While it is clear that Sexton could be viewed as further restricting OPR’s ability to use Circular 230 to regulate tax professionals, the breath of the decision is unclear. The government could argue in subsequent cases that Sexton was a relatively limited opinion about Mr. Sexton himself who was ultimately only involved in tax return preparation and advice relating to tax return preparation.

1 Sexton v. Hawkins, No. 2:13-cv-00893-RFB-VCF (D. Nev. Mar. 17, 2017).

2 Loving v. IRS, 742 F.3d 1013 (D.C. Cir. 2014).

3 Ridgeley v. Lew, 55 F.Supp.3d 89 (D.D.C. 2014).

5 Loving, 742 F.3d at 1022.

6 Id. at 1017-19.

7 Ridgeley, 55 F.Supp.3d at 97.

9 Sexton at 2.

10 Id.

11 Id. at 2-3.

13 Sexton at 6.

14 OPR also argued that § 330 grants the IRS inherent authority over tax professionals who have been suspended from practice before the IRS as a result of misconduct.
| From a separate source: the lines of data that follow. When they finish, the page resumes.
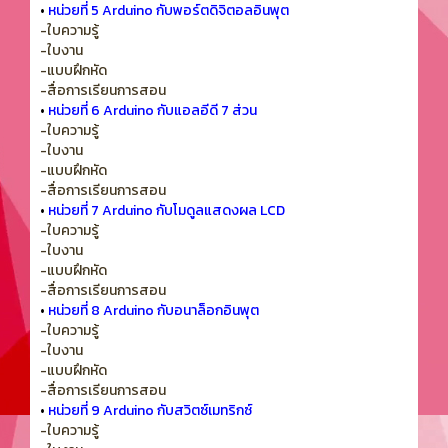
•
หน่วยที่ 5 Arduino กับพอร์ตดิจิตอลอินพุต
-ใบความรู้
-ใบงาน
-แบบฝึกหัด
-สื่อการเรียนการสอน
•
หน่วยที่ 6 Arduino กับแอลอีดี 7 ส่วน
-ใบความรู้
-ใบงาน
-แบบฝึกหัด
-สื่อการเรียนการสอน
•
หน่วยที่ 7 Arduino กับโมดูลแสดงผล LCD
-ใบความรู้
-ใบงาน
-แบบฝึกหัด
-สื่อการเรียนการสอน
•
หน่วยที่ 8 Arduino กับอนาล็อกอินพุต
-ใบความรู้
-ใบงาน
-แบบฝึกหัด
-สื่อการเรียนการสอน
•
หน่วยที่ 9 Arduino กับสวิตซ์เมทริกซ์
-ใบความรู้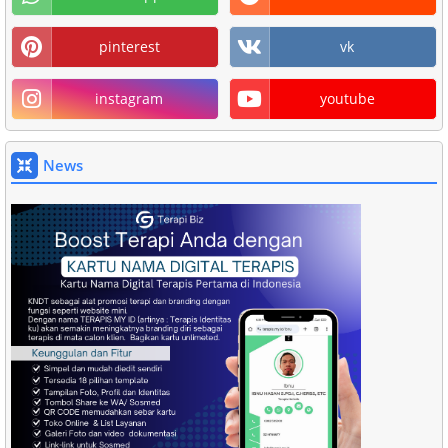
pinterest
vk
instagram
youtube
News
OPR reasoned that such authority is common for professional licensing bodies in order to investigate alleged violations of the suspension. The court rejected this argument, stating that “an individual or entity does not subject himself to infinite and undefined oversight by the IRS based upon suspension.” Id. at 6-9.

15 Sexton at 10-13.

16 Id. at 9.

17 Part II of the POA was recently revised to require tax professionals to certify that they are “subject to regulations contained in Circular 230 (31 CFR, Subtitle A, Part 10), as amended, governing practice before the [IRS].”